- **To do**
For each statement below, say yes or no on whether it agrees with the account of a deacon's ministry in Haiti, and quote the words from that account that decide it. 1. Pam went on the first sister parish visit to Anse Rouge in 2005. 2. The main industry in Anse Rouge is fishing. 3. The Holy Family Cluster raised less than $100,000 for the school.

Here’s a glimpse at how some deacons serve. Deacon Mike Whitters shares some of his experience ministering in Haiti as part of his parish’s “Twinning Program.” This appeared in The Witness, the newspaper for the Archdiocese of Dubuque:
As part of the sister parish program of the Catholic Church, we have been serving in Haiti at our sister parish of Our Lady of Assumption in the region of Anse Rouge.
[My wife] Pam actually attended the first sister parish visit to Anse Rouge in 2005 along with five other parishioners and Father Beckman from our Holy Family Cluster. The church proper was built of cement walls and a metal roof with no running water, so the team members used the outhouses and washed in basins.
Theresa Patterson, the director of the Parish Twinning Program, accompanied us and said it was the poorest parish she had ever seen with subsistent living conditions. Anse Rouge is in a very dry portion of Haiti, so the vegetation is cactus and bramble and the main industry is mining salt from the ocean.
The city of Anse Rouge has no running water, and electricity comes over the mountains for one or two hours a day to those who can afford it, of which most can’t. The houses in the city are built from blocks of cement and leftover tin, while the houses outside the city are built of wood with thatched roofs.
Father Dorcet, the local pastor, asked if our parish would be able to help them build a school, as local children could not attend school unless their parents could afford it. The Holy Family Cluster raised over $125,000, and a school was built locally and also in surrounding villages.
In June of 2010, at the request of the pastor, Father Dorlean, local medical providers and I began yearly medical mission trips to Our Lady of Assumption. We checked blood pressure, prescribed medications, treated the children for parasites, provided vitamins, and treated many illnesses, of which many are rarely seen in America. Patients given Tylenol or Advil for arthritis were overjoyed and reacted like they were given a bag of gold. Hundreds of eyeglasses were fitted, and people stood up in Mass acclaiming how they could see again.
As a deacon, I assisted at daily and weekend Masses. Father Dorlean had to explain to the parishioners what a deacon was as they did not have any in that village. He explained deacons can be married (as Pam and I slept in the same room) and that I was also a doctor. I had the opportunity to baptize three children using Creole as the local language. I am sure they wondered what I was saying!

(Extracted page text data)
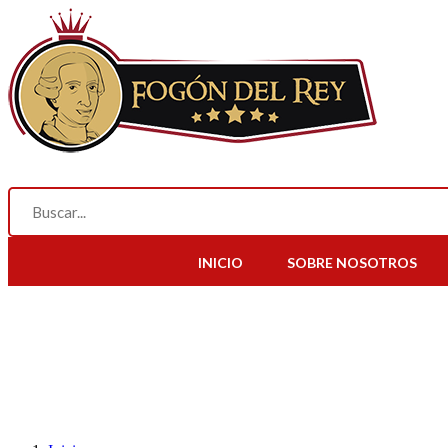
INICIO
SOBRE NOSOTROS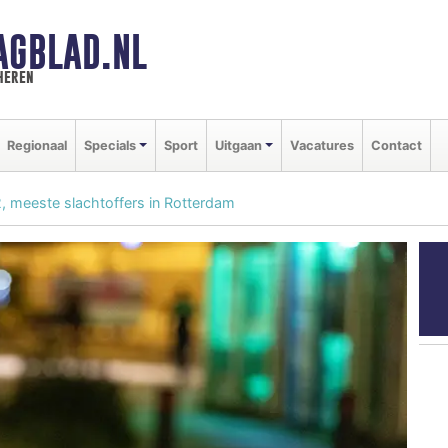
AGBLAD.NL
heren
Regionaal
Specials
Sport
Uitgaan
Vacatures
Contact
 meeste slachtoffers in Rotterdam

- **Exercise solution**
1. Yes: "Pam actually attended the first sister parish visit to Anse Rouge in 2005"
2. No: "the main industry is mining salt from the ocean"
3. No: "The Holy Family Cluster raised over $125,000"